**Your instructions:** Render every line of the listing below as a JSON list of strings, with one string per line and all blank lines omitted.

Data entries
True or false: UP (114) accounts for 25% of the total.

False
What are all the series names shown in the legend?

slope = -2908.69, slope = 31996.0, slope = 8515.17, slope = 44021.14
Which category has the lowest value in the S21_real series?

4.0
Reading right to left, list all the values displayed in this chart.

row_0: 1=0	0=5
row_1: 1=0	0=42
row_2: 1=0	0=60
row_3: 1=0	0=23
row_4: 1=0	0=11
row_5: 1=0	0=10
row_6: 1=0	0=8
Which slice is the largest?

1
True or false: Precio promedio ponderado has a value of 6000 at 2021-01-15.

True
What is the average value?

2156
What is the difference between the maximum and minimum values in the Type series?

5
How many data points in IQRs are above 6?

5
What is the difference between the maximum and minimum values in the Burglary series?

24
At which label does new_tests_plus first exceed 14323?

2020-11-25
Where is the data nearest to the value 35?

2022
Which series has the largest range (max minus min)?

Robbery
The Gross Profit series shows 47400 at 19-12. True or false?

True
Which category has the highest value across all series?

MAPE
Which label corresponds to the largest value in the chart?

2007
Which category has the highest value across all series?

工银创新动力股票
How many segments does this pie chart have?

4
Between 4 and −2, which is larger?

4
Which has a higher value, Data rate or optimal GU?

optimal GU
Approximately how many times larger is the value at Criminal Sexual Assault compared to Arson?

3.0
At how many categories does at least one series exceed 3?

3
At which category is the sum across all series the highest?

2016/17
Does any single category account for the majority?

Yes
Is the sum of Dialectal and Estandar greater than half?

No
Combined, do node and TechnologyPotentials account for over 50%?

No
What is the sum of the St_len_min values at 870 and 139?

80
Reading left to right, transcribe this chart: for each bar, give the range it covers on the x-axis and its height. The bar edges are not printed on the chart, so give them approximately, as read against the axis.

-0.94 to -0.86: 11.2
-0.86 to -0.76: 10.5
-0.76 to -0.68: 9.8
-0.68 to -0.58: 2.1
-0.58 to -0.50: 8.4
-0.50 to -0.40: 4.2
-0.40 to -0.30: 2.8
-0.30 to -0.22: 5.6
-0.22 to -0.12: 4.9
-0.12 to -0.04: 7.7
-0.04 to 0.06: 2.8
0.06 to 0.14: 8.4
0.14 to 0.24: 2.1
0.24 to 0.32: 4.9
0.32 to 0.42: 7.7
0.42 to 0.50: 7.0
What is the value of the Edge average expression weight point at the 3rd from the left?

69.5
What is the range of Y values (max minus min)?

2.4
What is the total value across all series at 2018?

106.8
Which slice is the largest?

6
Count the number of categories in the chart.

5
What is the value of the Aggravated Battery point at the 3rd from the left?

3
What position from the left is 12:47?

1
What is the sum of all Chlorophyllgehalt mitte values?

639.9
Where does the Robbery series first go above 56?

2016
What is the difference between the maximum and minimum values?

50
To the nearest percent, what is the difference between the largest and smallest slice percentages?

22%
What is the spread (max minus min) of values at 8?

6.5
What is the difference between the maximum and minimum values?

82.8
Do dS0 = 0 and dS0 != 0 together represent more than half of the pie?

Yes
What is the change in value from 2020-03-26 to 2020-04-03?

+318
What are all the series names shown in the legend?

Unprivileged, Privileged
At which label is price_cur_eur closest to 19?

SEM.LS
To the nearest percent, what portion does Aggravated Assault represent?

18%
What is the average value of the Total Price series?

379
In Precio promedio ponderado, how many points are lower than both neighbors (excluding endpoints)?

**Your response:**
[
  "True or false: UP (114) accounts for 25% of the total.",
  "False",
  "What are all the series names shown in the legend?",
  "slope = -2908.69, slope = 31996.0, slope = 8515.17, slope = 44021.14",
  "Which category has the lowest value in the S21_real series?",
  "4.0",
  "Reading right to left, list all the values displayed in this chart.",
  "row_0: 1=0\t0=5",
  "row_1: 1=0\t0=42",
  "row_2: 1=0\t0=60",
  "row_3: 1=0\t0=23",
  "row_4: 1=0\t0=11",
  "row_5: 1=0\t0=10",
  "row_6: 1=0\t0=8",
  "Which slice is the largest?",
  "1",
  "True or false: Precio promedio ponderado has a value of 6000 at 2021-01-15.",
  "True",
  "What is the average value?",
  "2156",
  "What is the difference between the maximum and minimum values in the Type series?",
  "5",
  "How many data points in IQRs are above 6?",
  "5",
  "What is the difference between the maximum and minimum values in the Burglary series?",
  "24",
  "At which label does new_tests_plus first exceed 14323?",
  "2020-11-25",
  "Where is the data nearest to the value 35?",
  "2022",
  "Which series has the largest range (max minus min)?",
  "Robbery",
  "The Gross Profit series shows 47400 at 19-12. True or false?",
  "True",
  "Which category has the highest value across all series?",
  "MAPE",
  "Which label corresponds to the largest value in the chart?",
  "2007",
  "Which category has the highest value across all series?",
  "工银创新动力股票",
  "How many segments does this pie chart have?",
  "4",
  "Between 4 and −2, which is larger?",
  "4",
  "Which has a higher value, Data rate or optimal GU?",
  "optimal GU",
  "Approximately how many times larger is the value at Criminal Sexual Assault compared to Arson?",
  "3.0",
  "At how many categories does at least one series exceed 3?",
  "3",
  "At which category is the sum across all series the highest?",
  "2016/17",
  "Does any single category account for the majority?",
  "Yes",
  "Is the sum of Dialectal and Estandar greater than half?",
  "No",
  "Combined, do node and TechnologyPotentials account for over 50%?",
  "No",
  "What is the sum of the St_len_min values at 870 and 139?",
  "80",
  "Reading left to right, transcribe this chart: for each bar, give the range it covers on the x-axis and its height. The bar edges are not printed on the chart, so give them approximately, as read against the axis.",
  "-0.94 to -0.86: 11.2",
  "-0.86 to -0.76: 10.5",
  "-0.76 to -0.68: 9.8",
  "-0.68 to -0.58: 2.1",
  "-0.58 to -0.50: 8.4",
  "-0.50 to -0.40: 4.2",
  "-0.40 to -0.30: 2.8",
  "-0.30 to -0.22: 5.6",
  "-0.22 to -0.12: 4.9",
  "-0.12 to -0.04: 7.7",
  "-0.04 to 0.06: 2.8",
  "0.06 to 0.14: 8.4",
  "0.14 to 0.24: 2.1",
  "0.24 to 0.32: 4.9",
  "0.32 to 0.42: 7.7",
  "0.42 to 0.50: 7.0",
  "What is the value of the Edge average expression weight point at the 3rd from the left?",
  "69.5",
  "What is the range of Y values (max minus min)?",
  "2.4",
  "What is the total value across all series at 2018?",
  "106.8",
  "Which slice is the largest?",
  "6",
  "Count the number of categories in the chart.",
  "5",
  "What is the value of the Aggravated Battery point at the 3rd from the left?",
  "3",
  "What position from the left is 12:47?",
  "1",
  "What is the sum of all Chlorophyllgehalt mitte values?",
  "639.9",
  "Where does the Robbery series first go above 56?",
  "2016",
  "What is the difference between the maximum and minimum values?",
  "50",
  "To the nearest percent, what is the difference between the largest and smallest slice percentages?",
  "22%",
  "What is the spread (max minus min) of values at 8?",
  "6.5",
  "What is the difference between the maximum and minimum values?",
  "82.8",
  "Do dS0 = 0 and dS0 != 0 together represent more than half of the pie?",
  "Yes",
  "What is the change in value from 2020-03-26 to 2020-04-03?",
  "+318",
  "What are all the series names shown in the legend?",
  "Unprivileged, Privileged",
  "At which label is price_cur_eur closest to 19?",
  "SEM.LS",
  "To the nearest percent, what portion does Aggravated Assault represent?",
  "18%",
  "What is the average value of the Total Price series?",
  "379",
  "In Precio promedio ponderado, how many points are lower than both neighbors (excluding endpoints)?"
]